# [Input data]
####################
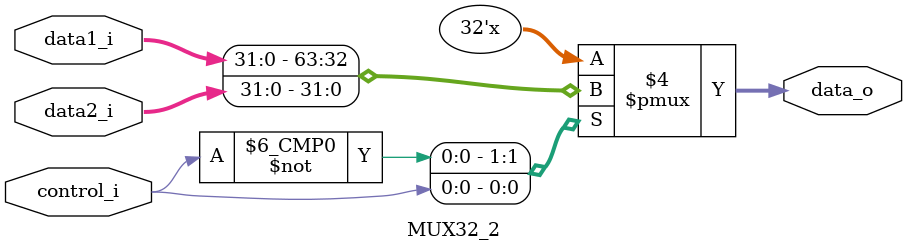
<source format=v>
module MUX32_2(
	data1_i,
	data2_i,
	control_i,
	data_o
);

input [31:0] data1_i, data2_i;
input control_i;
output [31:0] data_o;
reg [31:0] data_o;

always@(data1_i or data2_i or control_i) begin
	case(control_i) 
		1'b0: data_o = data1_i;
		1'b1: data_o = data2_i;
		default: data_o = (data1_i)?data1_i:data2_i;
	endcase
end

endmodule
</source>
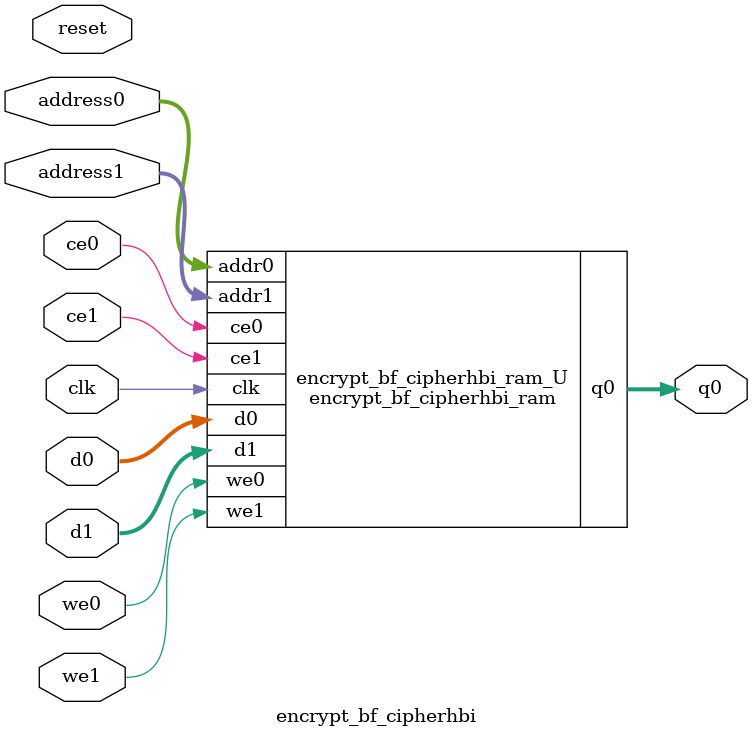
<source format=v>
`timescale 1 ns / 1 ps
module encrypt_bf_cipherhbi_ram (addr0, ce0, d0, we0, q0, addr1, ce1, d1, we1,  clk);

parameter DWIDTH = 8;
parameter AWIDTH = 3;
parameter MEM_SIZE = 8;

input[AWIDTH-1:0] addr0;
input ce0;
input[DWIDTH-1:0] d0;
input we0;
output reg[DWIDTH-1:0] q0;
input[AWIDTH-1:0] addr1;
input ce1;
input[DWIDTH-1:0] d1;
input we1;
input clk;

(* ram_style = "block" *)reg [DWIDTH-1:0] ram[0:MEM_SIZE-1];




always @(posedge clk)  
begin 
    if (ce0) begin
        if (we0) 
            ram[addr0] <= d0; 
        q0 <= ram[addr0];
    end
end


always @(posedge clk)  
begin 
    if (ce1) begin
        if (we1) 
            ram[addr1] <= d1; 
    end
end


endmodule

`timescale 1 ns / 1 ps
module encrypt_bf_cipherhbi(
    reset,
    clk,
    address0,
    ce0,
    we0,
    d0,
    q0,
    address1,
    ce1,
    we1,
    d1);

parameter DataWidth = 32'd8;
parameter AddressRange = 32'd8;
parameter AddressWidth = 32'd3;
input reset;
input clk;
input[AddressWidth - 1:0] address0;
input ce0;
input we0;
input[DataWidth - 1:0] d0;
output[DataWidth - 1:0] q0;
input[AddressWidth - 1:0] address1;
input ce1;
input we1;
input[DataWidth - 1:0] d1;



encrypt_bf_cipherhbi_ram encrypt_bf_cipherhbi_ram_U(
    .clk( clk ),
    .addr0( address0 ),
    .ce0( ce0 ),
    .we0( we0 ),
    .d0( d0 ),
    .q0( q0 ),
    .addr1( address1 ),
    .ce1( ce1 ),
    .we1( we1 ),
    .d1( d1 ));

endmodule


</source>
####################
# [About this task]
Report each line above that includes the string "parameter".

# [Completed task]
parameter DWIDTH = 8;
parameter AWIDTH = 3;
parameter MEM_SIZE = 8;
parameter DataWidth = 32'd8;
parameter AddressRange = 32'd8;
parameter AddressWidth = 32'd3;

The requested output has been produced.